Assurément caustique mais sans tomber dans la bouffonerie, The Truman show a l'intelligence de ne pas dilapider son propos, et de rester constamment distrayant et bien rythmé. On s'amuse vraiment de toutes les implications pratiques de ce monde artificiel, des décors qui s'arrêtent à leur façade, des figurants qui paniquent quand il faut improviser, des trouvailles pour contrer les élans naturels du protagoniste (la décoration de l'agence de voyage). Le talent de Weir est de parvenir par dessus ça à faire partager au spectateur exactement les mêmes espoirs et émotions que les spectateurs du show dans le film. Eux comme nous, ressentons la même tendresse pour le héros, au premier degré, sans cynisme. Le choc, éventuellement salutaire, se produira dans les toutes dernières secondes avec cette dernière réplique géniale des deux spectateurs qui, malgré le climax, basculent dans l'ennui et le besoin de zapper dès que le robinet à images s'arrête. Sans doute visionnaire, le film n'a à mes yeux en rien vieilli puisqu'on n'a pas particulièrement évolué de ce point de vue là, et que ce qu'il décrit a encore toute les chances de se produire. C'est un sujet qui travaillait apparemment pas mal Hollywood à l'époque puisqu'au même moment sortaient EdTV et Pleasantville, qu'on peut considérer comme des variations sur le même thème.

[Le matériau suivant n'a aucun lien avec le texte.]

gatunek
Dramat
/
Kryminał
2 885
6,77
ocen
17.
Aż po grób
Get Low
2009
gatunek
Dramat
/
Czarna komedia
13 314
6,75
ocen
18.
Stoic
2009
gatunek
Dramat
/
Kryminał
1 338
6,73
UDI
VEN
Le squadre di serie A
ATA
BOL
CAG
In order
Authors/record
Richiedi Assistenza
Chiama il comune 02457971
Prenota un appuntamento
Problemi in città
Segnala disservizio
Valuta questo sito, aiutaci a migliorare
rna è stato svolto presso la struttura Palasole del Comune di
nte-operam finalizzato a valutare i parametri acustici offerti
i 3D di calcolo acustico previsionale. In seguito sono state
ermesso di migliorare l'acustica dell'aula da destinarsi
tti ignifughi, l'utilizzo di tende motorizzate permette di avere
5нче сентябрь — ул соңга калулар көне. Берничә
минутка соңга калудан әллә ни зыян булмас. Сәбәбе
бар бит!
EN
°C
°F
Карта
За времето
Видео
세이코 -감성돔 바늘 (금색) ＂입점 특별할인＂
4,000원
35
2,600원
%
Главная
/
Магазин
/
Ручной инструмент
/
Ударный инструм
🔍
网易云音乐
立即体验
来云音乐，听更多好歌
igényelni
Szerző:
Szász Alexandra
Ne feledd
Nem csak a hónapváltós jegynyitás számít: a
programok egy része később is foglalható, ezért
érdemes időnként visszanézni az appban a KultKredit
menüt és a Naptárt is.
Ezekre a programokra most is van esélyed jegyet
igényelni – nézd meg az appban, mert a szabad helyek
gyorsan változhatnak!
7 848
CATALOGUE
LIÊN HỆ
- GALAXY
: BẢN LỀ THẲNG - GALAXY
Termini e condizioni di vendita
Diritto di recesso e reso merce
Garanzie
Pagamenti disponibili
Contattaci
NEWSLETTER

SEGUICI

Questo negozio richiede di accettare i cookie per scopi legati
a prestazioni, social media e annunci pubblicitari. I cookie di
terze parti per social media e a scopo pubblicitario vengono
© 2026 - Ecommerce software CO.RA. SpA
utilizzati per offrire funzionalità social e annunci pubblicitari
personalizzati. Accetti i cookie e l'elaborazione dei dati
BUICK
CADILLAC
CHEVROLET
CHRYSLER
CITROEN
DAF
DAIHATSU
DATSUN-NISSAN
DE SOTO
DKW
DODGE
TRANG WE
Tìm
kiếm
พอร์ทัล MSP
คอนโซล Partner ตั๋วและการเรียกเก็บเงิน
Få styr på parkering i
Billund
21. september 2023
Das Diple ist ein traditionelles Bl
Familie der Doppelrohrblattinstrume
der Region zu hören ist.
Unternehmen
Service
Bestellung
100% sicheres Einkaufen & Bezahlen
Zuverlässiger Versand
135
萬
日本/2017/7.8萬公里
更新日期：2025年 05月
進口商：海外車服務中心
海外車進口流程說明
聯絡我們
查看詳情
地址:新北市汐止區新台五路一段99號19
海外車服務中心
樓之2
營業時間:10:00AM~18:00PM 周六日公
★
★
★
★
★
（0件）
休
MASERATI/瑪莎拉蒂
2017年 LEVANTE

Portant clairement le film sur ses épaules, chargé de lui imposer son rythme et ses brusques accélérations, Jim Carrey réussissait là son accession à des rôles dramatiques. Weir peut bénéficier aussi bien de son registre excessif, lorsqu'il joue le rôle qu'on attend de lui, et de sa sensibilité lorsqu'il se laisse aller à écouter son cœur. Devenu l'un des acteurs hollywoodiens les plus bankables après ses comédies cartoonesques et le succès de The Mask, Carrey poursuivra sur cette trajectoire qui culminera avec les géniaux Man on the moon et Eternal sunshine of the spotless mind. Dans le rôle du père créateur, Ed Harris en impose une nouvelle fois, faisant passer dans son regard une richesse d'intentions qui le rendent vraiment émouvant, personnage finalement plein d'amour et demeurant pourtant solitaire et à distance de sa création. Et, preuve là encore de la profondeur du propos, il n'a sans doute pas tout à fait tort en disant que le monde réel est peut-être tout autant fait de mensonges que celui artificiel qu'il s'efforce au moins de maîtriser. Son dernier échange où il voit sa créature, son fils, lui échapper est assez touchant, très finement mis en scène dans la façon de positionner les deux personnages. Et puis on notera l'emploi réussi des morceaux de Philip Glass, qui trouvent une belle harmonie avec cet environnement où froideur et chaleur se conjuguent.